Leur déclin permit l’essor des dynasties sharifiennes à La Mecque, qui gouvernèrent le Hijaz jusqu’au XXe siècle. À partir du XVe siècle, la péninsule vit naître des émirats locaux, comme celui des Banu Khâlid à Al-Ahsa, tandis que la région du Najd restait organisée autour d’oasis et de confédérations tribales.

La fondation de Diriyah en 1446-1447 par Mani’al-Muraydi, ancêtre des Al Saoud, posa les bases du premier État saoudien. Cette période prémoderne fut marquée par la compétition entre pouvoirs locaux, le contrôle des routes de pèlerinage et la préservation de l’autonomie face aux empires ottoman et portugais.

L’histoire de l’Arabie saoudite après le XVIIIe siècle est marquée par la formation des trois États saoudiens successifs, culminant avec la création du royaume moderne en 1932. Fondé par l’alliance entre l’imam Mohammed ben Saoud de Diriyah et le réformateur religieux Mohammed ben Abdelwahhab, le premier État saoudien (1744-1818) unifia progressivement le Najd et étendit son influence jusqu’au Hijaz et à l’est de la péninsule.

Sa capitale, Diriyah, devint un centre politique et religieux.
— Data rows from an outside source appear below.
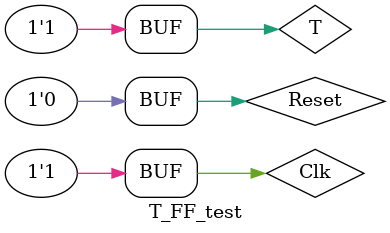
<source format=v>
`timescale 1ns / 1ps


module T_FF_test;

	// Inputs
	reg T;
	reg Clk;
	reg Reset;

	// Outputs
	wire Q;
	wire Qbar;

	// Instantiate the Unit Under Test (UUT)
	T_FF uut (
		.T(T), 
		.Clk(Clk), 
		.Reset(Reset), 
		.Q(Q), 
		.Qbar(Qbar)
	);

		initial begin
		
		Reset = 0 ;
		repeat (2)
		#1 Reset = ~Reset ;
		end
		
	initial begin
	
		Clk = 0 ;
		repeat (9)
		#100 Clk = ~ Clk ;
		end
		
		initial begin
		T = 0 ;
		repeat (5)
		#200 T = ~T ;
		end
      
endmodule


</source>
L’expansion saoudienne provoqua la réaction de l’Empire ottoman, qui ordonna sa destruction. Après un long siège, Diriyah tomba en 1818 et son dernier dirigeant, Abdullah ben Saoud, fut exécuté à Istanbul.
Établi par Turki ben Abdallah qui transféra la capitale à Riyadh, le deuxième État saoudien (1824-1891) retrouva partiellement le territoire du premier, mais fut affaibli par des conflits internes.
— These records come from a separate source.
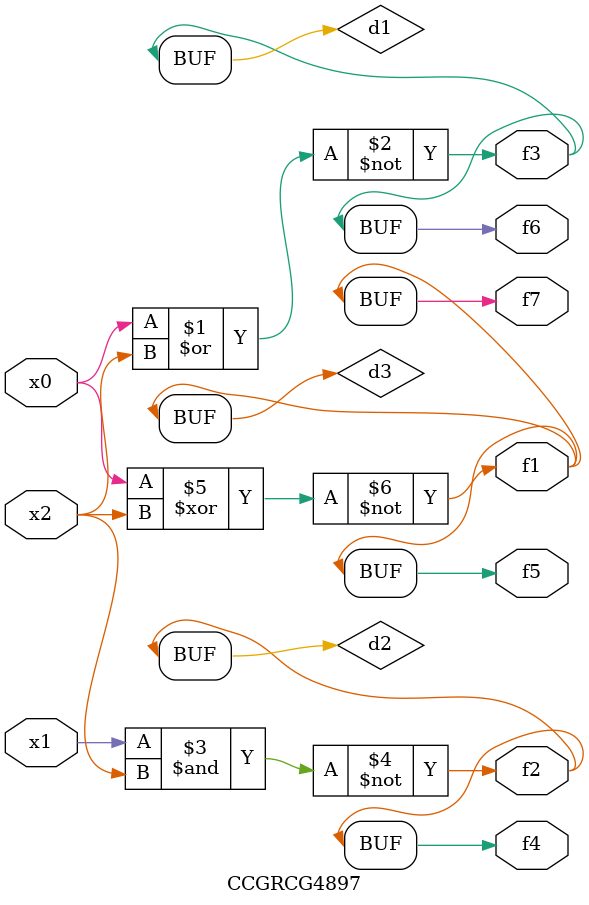
<source format=v>
module CCGRCG4897(
	input x0, x1, x2,
	output f1, f2, f3, f4, f5, f6, f7
);

	wire d1, d2, d3;

	nor (d1, x0, x2);
	nand (d2, x1, x2);
	xnor (d3, x0, x2);
	assign f1 = d3;
	assign f2 = d2;
	assign f3 = d1;
	assign f4 = d2;
	assign f5 = d3;
	assign f6 = d1;
	assign f7 = d3;
endmodule

</source>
La bataille d’Al-Mulaida en 1891 mit fin à ce régime, poussant la famille Al Saoud à l’exil au Koweït. En 1902, Abdelaziz Al Saoud (Ibn Saoud) reprit Riyadh avec une petite troupe.

Il conquiert systématiquement le Najd (1921), le Hijaz (1925) et l’Asir (1926). Le royaume d’Arabie saoudite fut proclamé le 23 septembre 1932. La découverte du pétrole en 1938 transforma radicalement le pays. Le roi Fayçal (1964-1975) initia une modernisation prudente, tandis que les chocs pétroliers des années 1970 renforcèrent l’influence internationale du royaume.

La crise de 1979 avec la prise de la Grande Mosquée de La Mecque accéléra un conservatisme religieux. Les guerres du Golfe (1990-1991, 2003) positionnèrent le pays comme un allié stratégique des États-Unis.
Le roi Abdallah (2005-2015) lança des projets économiques et éducatifs, ouvrant des universités comme la KAUST. Depuis 2015, le roi Salmane et le prince héritier Mohammed ben Salmane impulsent la Vision 2030 pour diversifier l’économie et réformer la société, avec des initiatives comme NEOM, l’autorisation du cinéma ou l’émancipation des femmes.